### Work instruction:
Turn the lines of the records below into a numbered list, starting with the line that contains "left ankle: (537, 275, 25)" and going on through the line that contains "right elbow: (441, 334, 14)". Include only those lines, leave out blank lines, and leave the pictures out of the answer.

### Data in this exercise:
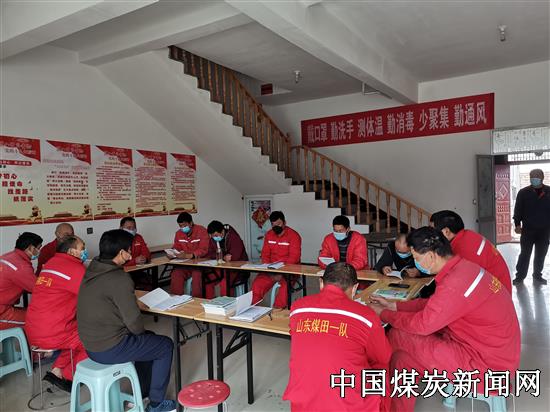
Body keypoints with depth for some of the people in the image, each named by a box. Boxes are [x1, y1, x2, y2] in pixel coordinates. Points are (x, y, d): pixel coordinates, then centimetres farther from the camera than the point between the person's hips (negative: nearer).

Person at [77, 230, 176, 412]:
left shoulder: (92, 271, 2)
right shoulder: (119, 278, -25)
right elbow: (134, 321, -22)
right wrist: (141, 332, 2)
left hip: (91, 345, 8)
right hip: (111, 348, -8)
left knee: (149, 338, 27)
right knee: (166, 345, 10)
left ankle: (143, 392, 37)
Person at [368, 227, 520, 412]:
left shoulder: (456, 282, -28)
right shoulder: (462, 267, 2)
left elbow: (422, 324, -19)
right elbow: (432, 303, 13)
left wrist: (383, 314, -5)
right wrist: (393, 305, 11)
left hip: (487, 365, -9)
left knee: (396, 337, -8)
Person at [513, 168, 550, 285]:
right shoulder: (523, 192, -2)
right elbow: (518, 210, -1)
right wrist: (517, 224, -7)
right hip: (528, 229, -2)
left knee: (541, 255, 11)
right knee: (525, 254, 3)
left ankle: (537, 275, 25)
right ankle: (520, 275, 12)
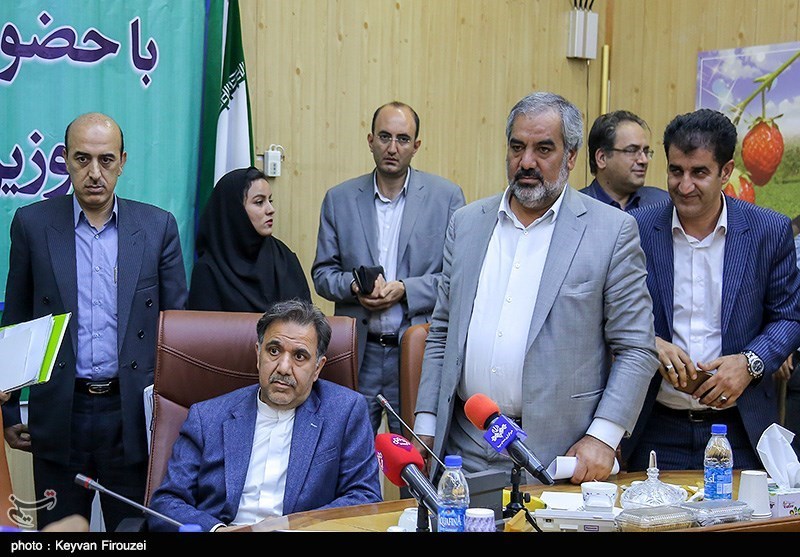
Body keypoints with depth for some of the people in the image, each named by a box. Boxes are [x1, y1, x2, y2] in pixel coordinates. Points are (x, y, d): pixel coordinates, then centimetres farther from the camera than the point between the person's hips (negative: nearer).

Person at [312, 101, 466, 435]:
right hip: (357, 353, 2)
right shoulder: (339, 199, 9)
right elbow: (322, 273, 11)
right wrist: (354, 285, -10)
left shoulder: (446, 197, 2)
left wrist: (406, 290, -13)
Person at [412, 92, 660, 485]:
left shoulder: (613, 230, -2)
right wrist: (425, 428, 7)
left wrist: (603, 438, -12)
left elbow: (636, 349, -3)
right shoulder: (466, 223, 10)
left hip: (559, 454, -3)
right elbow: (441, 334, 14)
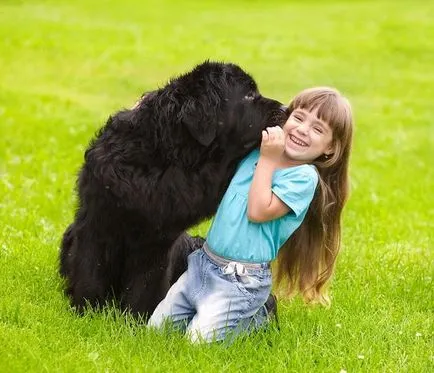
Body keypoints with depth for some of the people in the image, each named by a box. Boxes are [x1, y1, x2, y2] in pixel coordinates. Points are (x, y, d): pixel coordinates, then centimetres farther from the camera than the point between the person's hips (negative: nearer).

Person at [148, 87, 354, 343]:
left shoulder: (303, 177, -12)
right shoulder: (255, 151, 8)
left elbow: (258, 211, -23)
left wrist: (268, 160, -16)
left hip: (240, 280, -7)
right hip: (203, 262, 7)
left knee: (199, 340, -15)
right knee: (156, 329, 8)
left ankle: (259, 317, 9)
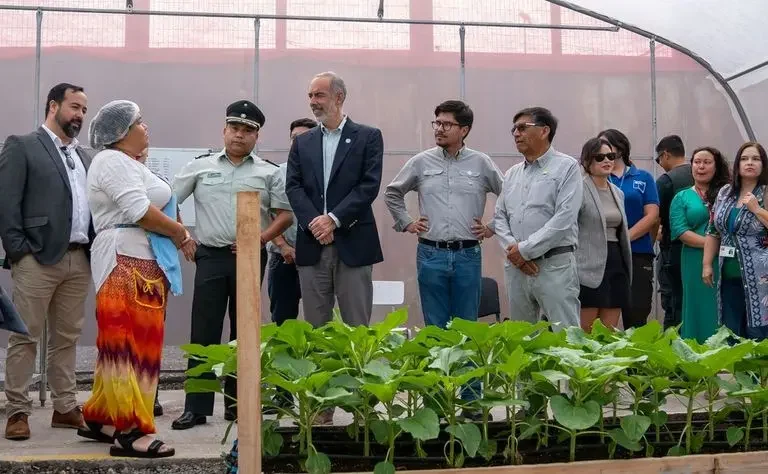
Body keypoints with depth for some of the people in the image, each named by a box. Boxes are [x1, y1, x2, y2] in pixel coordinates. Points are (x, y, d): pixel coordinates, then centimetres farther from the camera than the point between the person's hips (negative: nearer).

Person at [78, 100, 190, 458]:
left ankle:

...

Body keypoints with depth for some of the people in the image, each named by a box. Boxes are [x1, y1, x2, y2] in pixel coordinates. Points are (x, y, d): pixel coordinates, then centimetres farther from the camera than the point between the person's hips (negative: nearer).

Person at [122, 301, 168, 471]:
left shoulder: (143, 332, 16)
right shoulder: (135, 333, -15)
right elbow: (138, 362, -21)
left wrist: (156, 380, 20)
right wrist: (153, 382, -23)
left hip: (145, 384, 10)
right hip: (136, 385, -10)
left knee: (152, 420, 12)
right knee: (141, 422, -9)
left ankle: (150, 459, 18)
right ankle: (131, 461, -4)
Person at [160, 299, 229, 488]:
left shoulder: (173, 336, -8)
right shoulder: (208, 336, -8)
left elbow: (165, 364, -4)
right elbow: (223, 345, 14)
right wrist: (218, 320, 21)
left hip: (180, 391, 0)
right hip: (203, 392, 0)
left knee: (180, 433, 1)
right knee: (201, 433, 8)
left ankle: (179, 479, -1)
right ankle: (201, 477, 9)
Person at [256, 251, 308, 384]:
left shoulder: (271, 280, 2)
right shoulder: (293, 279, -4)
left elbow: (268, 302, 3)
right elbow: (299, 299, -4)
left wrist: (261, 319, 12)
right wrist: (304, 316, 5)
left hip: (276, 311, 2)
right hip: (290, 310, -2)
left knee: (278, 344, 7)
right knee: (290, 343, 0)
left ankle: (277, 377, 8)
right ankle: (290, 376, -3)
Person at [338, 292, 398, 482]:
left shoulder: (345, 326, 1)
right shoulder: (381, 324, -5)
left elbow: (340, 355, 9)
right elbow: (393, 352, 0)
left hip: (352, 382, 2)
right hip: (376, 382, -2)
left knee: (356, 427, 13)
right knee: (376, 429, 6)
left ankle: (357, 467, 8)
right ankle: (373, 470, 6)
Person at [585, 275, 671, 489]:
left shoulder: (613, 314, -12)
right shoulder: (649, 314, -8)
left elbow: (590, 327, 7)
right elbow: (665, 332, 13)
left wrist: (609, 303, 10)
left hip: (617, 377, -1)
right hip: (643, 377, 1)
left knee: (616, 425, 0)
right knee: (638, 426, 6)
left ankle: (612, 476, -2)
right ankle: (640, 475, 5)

### Solved exercise:
1. left ankle: (537, 275, 25)
2. right ankle: (520, 275, 12)
3. Body keypoints with depth for some of the people in the image, each named by a box. Boxes are [x1, y1, x2, y2] in pixel coordinates. Points are (x, y, d): pixel coordinates, then centimetres farther from the camera than the point between the person's hips (negative: nearer).
4. Person at [312, 101, 466, 435]:
5. right hip: (357, 353, 2)
6. right shoulder: (339, 199, 9)
7. right elbow: (322, 273, 11)
8. right wrist: (354, 285, -10)
9. left shoulder: (446, 197, 2)
10. left wrist: (406, 290, -13)
11. Person at [412, 92, 660, 485]:
12. left shoulder: (613, 230, -2)
13. right wrist: (425, 428, 7)
14. left wrist: (603, 438, -12)
15. left elbow: (636, 349, -3)
16. right shoulder: (466, 223, 10)
17. left hip: (559, 454, -3)
18. right elbow: (441, 334, 14)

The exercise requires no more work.